* TASK DESCRIPTION *
Return each line of the material below that contains the string "textbf".

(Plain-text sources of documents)
§ §
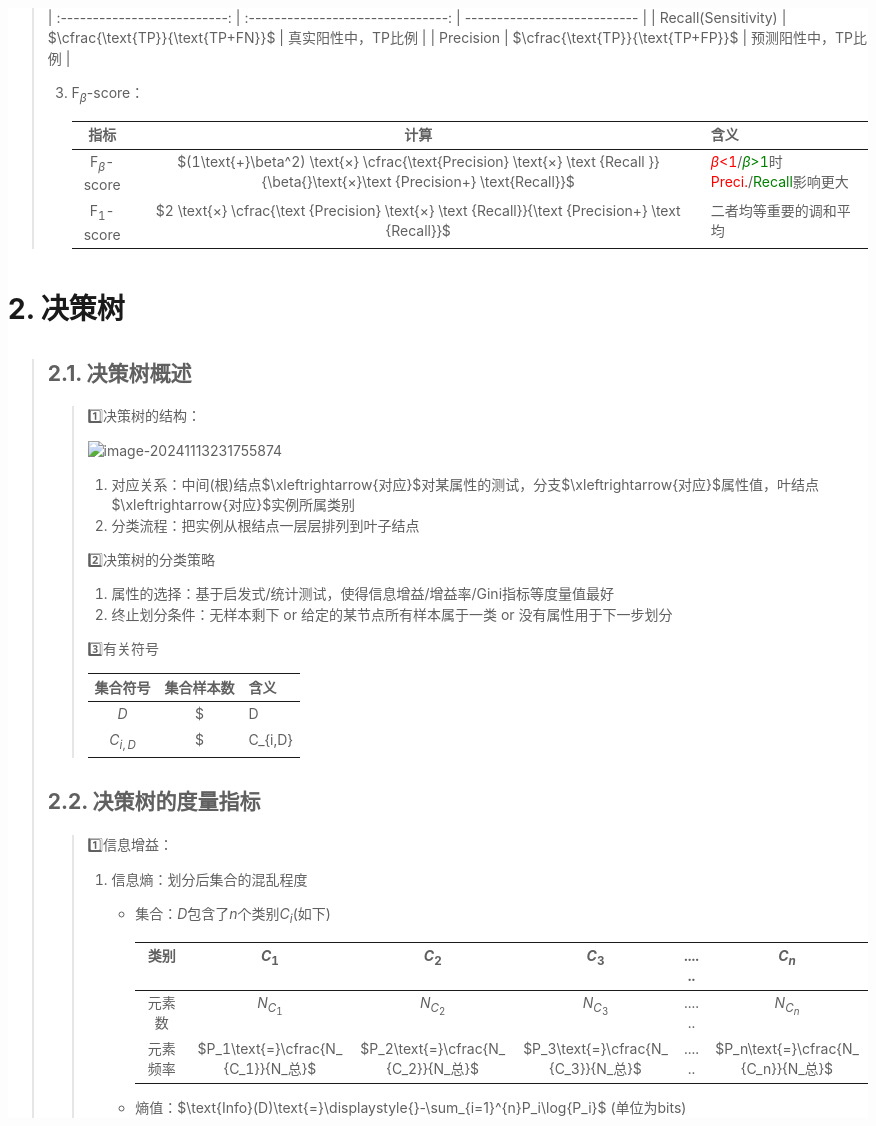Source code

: >    | :--------------------------: | :-------------------------------: | --------------------------- |
>    | $\text{Recall(Sensitivity)}$ | $\cfrac{\text{TP}}{\text{TP+FN}}$ | 真实阳性中，$\text{TP}$比例 |
>    |      $\text{Precision}$      | $\cfrac{\text{TP}}{\text{TP+FP}}$ | 预测阳性中，$\text{TP}$比例 |
>
> 3. $\displaystyle\text {F}_{\beta}\text{-score}$：  
>
>    |                     指标                      |                             计算                             | 含义                                                         |
>    | :-------------------------------------------: | :----------------------------------------------------------: | ------------------------------------------------------------ |
>    | $\displaystyle\text {F}_{\beta}\text{-score}$ | $(1\text{+}\beta^2) \text{×} \cfrac{\text{Precision} \text{×} \text {Recall }}{\beta{}\text{×}\text {Precision+} \text{Recall}}$ | <span style="color:red;">$\beta{}\text{<1}$</span>/<span style="color:green;">$\beta{}\text{>1}$</span>时<span style="color:red;">$\text{Preci.}$</span>/<span style="color:green;">$\text{Recall}$</span>影响更大 |
>    |   $\displaystyle\text {F}_1\text{-score }$    | $2 \text{×} \cfrac{\text {Precision} \text{×} \text {Recall}}{\text {Precision+} \text {Recall}}$ | 二者均等重要的调和平均                                       |

# $\textbf{2. }$决策树

> ## $\textbf{2.1. }$决策树概述
>
> > :one:决策树的结构：
> >
> > <img src="https://i-blog.csdnimg.cn/direct/4f1a5733426848ca8cfb97a4f6d286b6.png" alt="image-20241113231755874" width=350 />  
> >
> > 1. 对应关系：中间(根)结点$\xleftrightarrow{对应}$对某属性的测试，分支$\xleftrightarrow{对应}$属性值，叶结点$\xleftrightarrow{对应}$实例所属类别
> > 2. 分类流程：把实例从根结点一层层排列到叶子结点
> >
> > :two:决策树的分类策略
> >
> > 1. 属性的选择：基于启发式/统计测试，使得信息增益/增益率/$\text{Gini}$指标等度量值最好
> > 2. 终止划分条件：无样本剩下 $\text{or}$ 给定的某节点所有样本属于一类 $\text{or}$ 没有属性用于下一步划分
> >
> > :three:有关符号
> >
> > | 集合符号  | 集合样本数  | 含义                                                      |
> > | :-------: | :---------: | :-------------------------------------------------------- |
> > |   ${D}$   |    $|D|$    | 训练样本集，含$m$个类别$C_i\text{⊆}D(i\text{=}1\dots{}m)$ |
> > | $C_{i,D}$ | $|C_{i,D}|$ | $D$中$C_i$类样本的集合                                    |
>
> ## $\textbf{2.2. }$决策树的度量指标
>
> >:one:信息增益：
> >
> >1. 信息熵：划分后集合的混乱程度
> >
> >      - 集合：$D$包含了$n$个类别$C_i$(如下)
> >
> >        |   类别   |               $C_1$                |             **$C_2$**              |             **$C_3$**              | **......** |               $C_n$                |
> >        | :------: | :--------------------------------: | :--------------------------------: | :--------------------------------: | :--------: | :--------------------------------: |
> >        |  元素数  |             $N_{C_1}$              |             $N_{C_2}$              |             $N_{C_3}$              |   ......   |             $N_{C_n}$              |
> >        | 元素频率 | $P_1\text{=}\cfrac{N_{C_1}}{N_总}$ | $P_2\text{=}\cfrac{N_{C_2}}{N_总}$ | $P_3\text{=}\cfrac{N_{C_3}}{N_总}$ |   ......   | $P_n\text{=}\cfrac{N_{C_n}}{N_总}$ |
> >
> >       - 熵值：$\text{Info}(D)\text{=}\displaystyle{}-\sum_{i=1}^{n}P_i\log{P_i}$ (单位为$\text{bits}$)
§ §
* PROBLEM SOLUTION *
# $\textbf{2. }$决策树
> ## $\textbf{2.1. }$决策树概述
> ## $\textbf{2.2. }$决策树的度量指标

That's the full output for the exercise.